Who Pays After a Company Car Accident?

If you’re involved in an accident involving a company car, you may be panicking wondering who pays for the damages, whether your job is at stake, and more. But you can breathe a sigh of relief for a few things.

Your employer’s car accident policy typically takes care of damages and injuries. However, you might be liable if you were driving the company vehicle outside of work hours and at a time when your employer wasn’t expecting you to be driving the car.

In summary, if you were driving recklessly on a personal trip using a company vehicle, you’d likely be on the hook for the damages, and you could potentially lose your job. You can get more in-depth information on this page regarding what happens after a car accident in a company vehicle.
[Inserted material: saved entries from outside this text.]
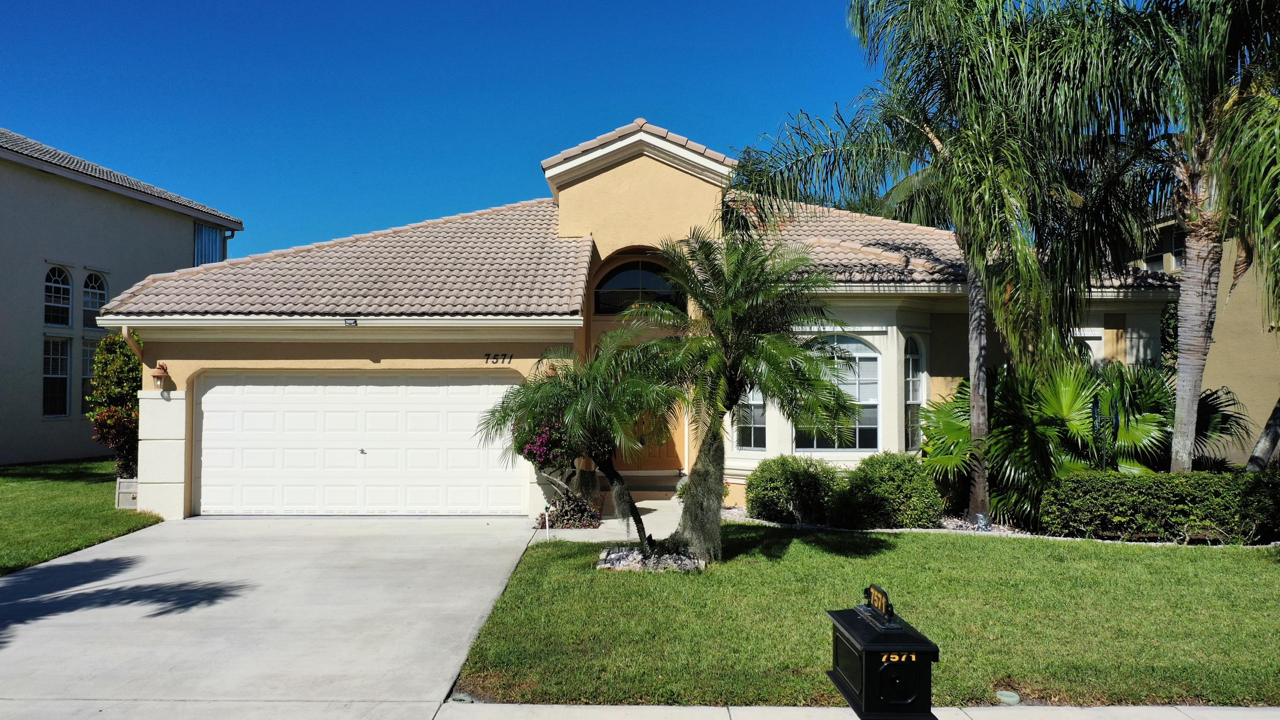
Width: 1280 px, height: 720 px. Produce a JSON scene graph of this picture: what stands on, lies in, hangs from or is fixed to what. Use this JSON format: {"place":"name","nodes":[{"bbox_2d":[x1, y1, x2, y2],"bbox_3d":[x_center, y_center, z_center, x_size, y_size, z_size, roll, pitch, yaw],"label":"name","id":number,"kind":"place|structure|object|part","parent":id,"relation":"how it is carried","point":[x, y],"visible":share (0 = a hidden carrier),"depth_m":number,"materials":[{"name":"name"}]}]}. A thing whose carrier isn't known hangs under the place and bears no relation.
{"place":"outdoors","nodes":[
{"label":"outdoors","id":0,"kind":"place"},
{"bbox_2d":[0,458,161,575],"label":"lawn","id":1,"kind":"structure","parent":0,"point":[10,481],"materials":[{"name":"green plant"}]},
{"bbox_2d":[85,332,139,477],"bbox_3d":[-8.462,0.883,15.616,1.208,2.653,1.310,0,-2,0],"label":"shrub","id":2,"kind":"object","parent":1,"relation":"on","point":[121,394],"visible":0.68,"depth_m":15.35,"materials":[{"name":"green plant"}]},
{"bbox_2d":[115,476,137,508],"bbox_3d":[-7.426,1.984,13.985,0.470,0.465,0.431,0,-2,0],"label":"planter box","id":3,"kind":"object","parent":1,"relation":"on","point":[130,496],"visible":0.53,"depth_m":13.73,"materials":[{"name":"white"}]},
{"bbox_2d":[0,125,244,469],"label":"neighboring house","id":4,"kind":"structure","parent":0,"point":[186,241],"depth_m":21.67,"materials":[{"name":"paint"}]},
{"bbox_2d":[42,335,70,417],"bbox_3d":[-12.776,0.362,20.626,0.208,2.010,0.980,0,-2,0],"label":"window","id":5,"kind":"structure","parent":4,"relation":"in","point":[47,375],"depth_m":20.81,"materials":[{"name":"glass"}]},
{"bbox_2d":[43,264,72,326],"bbox_3d":[-12.879,-1.413,20.824,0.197,1.548,0.850,0,-2,0],"label":"arched window","id":6,"kind":"structure","parent":4,"relation":"in","point":[61,291],"depth_m":20.99,"materials":[{"name":"glass"}]},
{"bbox_2d":[80,337,99,402],"bbox_3d":[-11.858,0.383,20.663,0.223,1.855,0.911,0,-2,0],"label":"window","id":7,"kind":"structure","parent":4,"relation":"in","point":[88,359],"depth_m":20.46,"materials":[{"name":"glass"}]},
{"bbox_2d":[82,271,107,328],"bbox_3d":[-12.348,-1.333,21.340,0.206,1.492,0.799,0,-2,0],"label":"arched window","id":8,"kind":"structure","parent":4,"relation":"in","point":[98,293],"depth_m":21.43,"materials":[{"name":"glass"}]},
{"bbox_2d":[193,221,224,265],"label":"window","id":9,"kind":"structure","parent":4,"relation":"attached to","point":[216,234],"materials":[{"name":"blue"}]},
{"bbox_2d":[0,514,550,719],"label":"driveway","id":10,"kind":"structure","parent":0,"point":[353,572],"materials":[{"name":"grey concrete"}]},
{"bbox_2d":[0,0,909,262],"label":"sky","id":11,"kind":"structure","parent":0,"point":[26,99],"materials":[{"name":"blue"}]},
{"bbox_2d":[530,497,677,540],"label":"walkway","id":12,"kind":"structure","parent":0,"point":[647,524],"materials":[{"name":"grey concrete"}]},
{"bbox_2d":[622,472,683,498],"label":"front steps","id":13,"kind":"structure","parent":12,"relation":"on","point":[651,487],"depth_m":15.22,"materials":[{"name":"grey concrete"}]},
{"bbox_2d":[88,116,1187,523],"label":"house","id":14,"kind":"structure","parent":0,"point":[385,359],"depth_m":14.24,"materials":[{"name":"paint"}]},
{"bbox_2d":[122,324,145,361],"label":"downspout","id":15,"kind":"object","parent":14,"relation":"attached to","point":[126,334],"visible":0.78,"depth_m":13.20,"materials":[{"name":"beige metal"}]},
{"bbox_2d":[150,360,169,389],"bbox_3d":[-6.692,0.227,13.231,0.210,0.388,0.277,0,-2,0],"label":"wall lamp","id":16,"kind":"object","parent":14,"relation":"attached to","point":[163,366],"visible":0.99,"depth_m":13.16,"materials":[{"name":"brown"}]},
{"bbox_2d":[343,317,357,325],"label":"floodlight","id":17,"kind":"object","parent":14,"relation":"attached to","point":[353,321],"visible":0.97,"depth_m":12.98,"materials":[{"name":"black"}]},
{"bbox_2d":[193,369,524,514],"bbox_3d":[-4.023,1.221,13.677,5.238,2.080,0.152,0,-2,0],"label":"garage door","id":18,"kind":"structure","parent":14,"relation":"in","point":[213,396],"depth_m":13.59,"materials":[{"name":"white metal"}]},
{"label":"door handle","id":19,"kind":"part","parent":18,"relation":"part of","materials":[{"name":"silver metal"}]},
{"bbox_2d":[483,352,513,363],"bbox_3d":[-2.034,-0.019,13.592,0.482,0.178,0.037,0,-2,0],"label":"house number","id":20,"kind":"object","parent":14,"relation":"attached to","point":[487,357],"visible":0.97,"depth_m":13.59,"materials":[{"name":"black"}]},
{"bbox_2d":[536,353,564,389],"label":"wall lamp","id":21,"kind":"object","parent":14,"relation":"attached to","point":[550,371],"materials":[{"name":"brown metal"}]},
{"bbox_2d":[594,256,683,313],"bbox_3d":[-0.001,-1.167,15.262,1.582,1.062,0.152,0,-2,0],"label":"arched window","id":22,"kind":"structure","parent":14,"relation":"in","point":[607,277],"depth_m":15.26,"materials":[{"name":"black glass"}]},
{"bbox_2d":[619,400,684,472],"bbox_3d":[0.109,1.033,15.599,1.461,2.282,0.143,0,-2,0],"label":"front door","id":23,"kind":"structure","parent":14,"relation":"in","point":[660,460],"depth_m":15.57,"materials":[{"name":"wood"}]},
{"bbox_2d":[732,388,767,451],"bbox_3d":[1.614,0.520,13.968,0.523,1.817,0.268,0,-2,0],"label":"window","id":24,"kind":"structure","parent":14,"relation":"in","point":[746,432],"depth_m":13.96,"materials":[{"name":"glass"}]},
{"bbox_2d":[797,332,880,450],"bbox_3d":[2.873,0.419,13.934,1.429,2.098,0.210,0,-2,0],"label":"arched window","id":25,"kind":"structure","parent":14,"relation":"in","point":[876,400],"depth_m":13.94,"materials":[{"name":"glass"}]},
{"bbox_2d":[903,334,925,450],"bbox_3d":[4.142,0.493,14.435,0.392,2.133,0.621,0,-2,0],"label":"arched window","id":26,"kind":"structure","parent":14,"relation":"in","point":[910,382],"depth_m":14.49,"materials":[{"name":"glass"}]},
{"bbox_2d":[1070,334,1097,365],"bbox_3d":[6.786,0.296,14.864,0.783,1.515,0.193,0,-2,0],"label":"arched window","id":27,"kind":"structure","parent":14,"relation":"in","point":[1089,353],"depth_m":14.82,"materials":[{"name":"white"}]},
{"bbox_2d":[441,523,1279,705],"label":"lawn","id":28,"kind":"structure","parent":0,"point":[1267,549],"materials":[{"name":"green plant"}]},
{"bbox_2d":[543,503,551,540],"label":"sprinkler","id":29,"kind":"object","parent":28,"relation":"in","point":[547,524],"visible":0.97,"depth_m":11.53,"materials":[{"name":"white"}]},
{"bbox_2d":[477,331,680,549],"bbox_3d":[-0.545,0.881,10.074,2.279,2.415,2.199,0,-2,0],"label":"palm tree","id":30,"kind":"object","parent":28,"relation":"on","point":[579,403],"visible":0.95,"depth_m":9.86,"materials":[{"name":"plant"}]},
{"bbox_2d":[595,541,703,572],"bbox_3d":[0.130,2.032,9.755,1.266,0.230,0.999,0,-2,0],"label":"rock bed","id":31,"kind":"object","parent":28,"relation":"on","point":[614,563],"visible":0.57,"depth_m":9.56,"materials":[{"name":"grey stone"}]},
{"bbox_2d":[624,229,858,560],"bbox_3d":[0.994,0.353,9.731,2.481,3.461,2.485,0,-2,0],"label":"palm tree","id":32,"kind":"object","parent":28,"relation":"on","point":[757,346],"visible":0.99,"depth_m":9.52,"materials":[{"name":"plant"}]},
{"bbox_2d":[721,506,1275,547],"bbox_3d":[4.788,2.176,11.834,7.743,0.117,3.018,0,-2,0],"label":"flower bed","id":33,"kind":"object","parent":28,"relation":"on","point":[732,510],"visible":0.24,"depth_m":11.70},
{"bbox_2d":[746,455,839,523],"bbox_3d":[2.070,1.752,12.698,1.381,0.946,1.247,0,-2,0],"label":"shrub","id":34,"kind":"object","parent":33,"relation":"on","point":[764,492],"visible":0.96,"depth_m":12.31,"materials":[{"name":"green plant"}]},
{"bbox_2d":[832,452,943,528],"bbox_3d":[3.227,1.735,12.400,1.513,1.021,1.256,0,-2,0],"label":"shrub","id":35,"kind":"object","parent":33,"relation":"on","point":[910,487],"visible":0.97,"depth_m":11.98,"materials":[{"name":"green plant"}]},
{"bbox_2d":[733,0,1153,525],"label":"palm tree","id":36,"kind":"object","parent":33,"relation":"on","point":[980,423],"visible":0.99,"depth_m":11.46,"materials":[{"name":"plant"}]},
{"label":"palm trunk","id":37,"kind":"part","parent":36,"relation":"part of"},
{"bbox_2d":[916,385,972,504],"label":"palmetto","id":38,"kind":"object","parent":33,"relation":"on","point":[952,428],"visible":0.59,"depth_m":13.46,"materials":[{"name":"green plant"}]},
{"bbox_2d":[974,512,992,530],"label":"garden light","id":39,"kind":"object","parent":33,"relation":"on","point":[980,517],"visible":0.88,"depth_m":11.81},
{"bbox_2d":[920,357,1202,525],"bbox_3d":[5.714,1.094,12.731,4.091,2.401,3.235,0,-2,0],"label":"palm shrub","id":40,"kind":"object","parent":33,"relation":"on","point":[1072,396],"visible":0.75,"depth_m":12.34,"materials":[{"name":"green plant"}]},
{"bbox_2d":[1038,468,1279,542],"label":"hedge","id":41,"kind":"object","parent":33,"relation":"on","point":[1130,499],"visible":0.98,"depth_m":11.32,"materials":[{"name":"green plant"}]},
{"bbox_2d":[1076,0,1279,472],"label":"palm tree","id":42,"kind":"object","parent":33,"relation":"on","point":[1188,407],"visible":0.96,"depth_m":11.55,"materials":[{"name":"plant"}]},
{"label":"palm trunk","id":43,"kind":"part","parent":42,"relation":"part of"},
{"bbox_2d":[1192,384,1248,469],"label":"palm shrub","id":44,"kind":"object","parent":33,"relation":"on","point":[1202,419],"visible":0.43,"depth_m":13.68,"materials":[{"name":"green plant"}]},
{"bbox_2d":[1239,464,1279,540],"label":"shrub","id":45,"kind":"object","parent":33,"relation":"on","point":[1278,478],"visible":0.89,"depth_m":10.95,"materials":[{"name":"green plant"}]},
{"bbox_2d":[995,689,1020,703],"bbox_3d":[2.169,2.005,5.617,0.146,0.082,0.143,0,-2,0],"label":"utility cover","id":46,"kind":"object","parent":28,"relation":"in","point":[1008,698],"visible":0.97,"depth_m":5.57,"materials":[{"name":"plastic"}]},
{"bbox_2d":[444,702,1279,719],"label":"sidewalk","id":47,"kind":"structure","parent":0,"point":[1147,709],"materials":[{"name":"grey concrete"}]},
{"bbox_2d":[826,584,940,719],"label":"mailbox","id":48,"kind":"object","parent":47,"relation":"on","point":[855,675],"visible":0.99,"depth_m":3.24,"materials":[{"name":"black metal"}]},
{"bbox_2d":[861,583,894,622],"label":"house number","id":49,"kind":"object","parent":48,"relation":"on","point":[873,588],"visible":0.99,"depth_m":3.71,"materials":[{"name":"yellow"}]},
{"bbox_2d":[1119,200,1279,466],"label":"neighboring house","id":50,"kind":"structure","parent":0,"point":[1260,380],"depth_m":19.03,"materials":[{"name":"beige paint"}]},
{"bbox_2d":[1144,223,1184,271],"bbox_3d":[10.638,-2.117,19.121,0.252,1.252,1.065,0,-2,0],"label":"window","id":51,"kind":"structure","parent":50,"relation":"in","point":[1153,259],"depth_m":19.15,"materials":[{"name":"black glass"}]},
{"label":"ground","id":52,"kind":"structure","parent":0},
{"bbox_2d":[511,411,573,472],"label":"bougainvillea","id":53,"kind":"object","parent":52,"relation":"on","point":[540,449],"visible":0.48,"depth_m":12.80,"materials":[{"name":"plant"}]},
{"bbox_2d":[539,487,603,528],"bbox_3d":[-0.886,1.970,12.398,0.952,0.516,0.855,0,-2,0],"label":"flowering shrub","id":54,"kind":"object","parent":52,"relation":"on","point":[561,510],"visible":0.78,"depth_m":12.27,"materials":[{"name":"plant"}]},
{"bbox_2d":[1244,393,1279,472],"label":"palm trunk","id":55,"kind":"object","parent":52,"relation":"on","point":[1262,442],"visible":0.84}
]}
As far as your job goes, you could be fired if the accident was your fault, such as if you were driving recklessly. It all basically boils down to who caused the accident and whether or not the employee was on company business for the road trip.

If the Accident Was Not Your Fault

If you were not at fault in an accident involving a company vehicle, then you’re in the clear. In fact, you may be able to bring a claim against the responsible driver, as well as qualify for workers’ compensation from your company, as well as compensation for work-related injuries.

However, the onus will be on you to prove that the accident was not your fault, and that means showing that you were following company policies and procedures, and you were acting on behalf of your employer.

So for example, if your manager sends you on an official errand in a company vehicle, but you make a stop at a shopping mall and get into a parking lot accident, then you were not acting on behalf of your employer.

What If the Other Driver at Fault was (Also) In a Company Vehicle?

If the driver at fault was driving a company vehicle, you may be able to bring a lawsuit against their employer. Just as the opposite would be true if you were the one who caused an accident in your company’s vehicle. The legal term here is ‘respondeat superior‘, which means that an employer can be held responsible for their employee’s actions.

What if the Company Vehicle Malfunctioned?

If a defect in the company vehicle was a cause of an accident, such as a problem with the brakes or the engine, then you could potentially bring a negligent maintenance case against your employer. It’s worth mentioning because if there was a mechanical problem that caused the accident, the employer of the defective vehicle will most certainly be liable.

In this case, the employer can be sued by pretty much everyone involved in the accident. A lawyer will typically argue “negligence per se”, which means that the condition of the vehicle made it unlawful to drive. Basically, if the vehicle had undergone a mandatory safety inspection, it would not have been on the road.

However, this is also contingent on the findings of the insurance company investigator, as they will want to take apart the vehicle and inspect every last nut and bolt to determine who was truly at fault.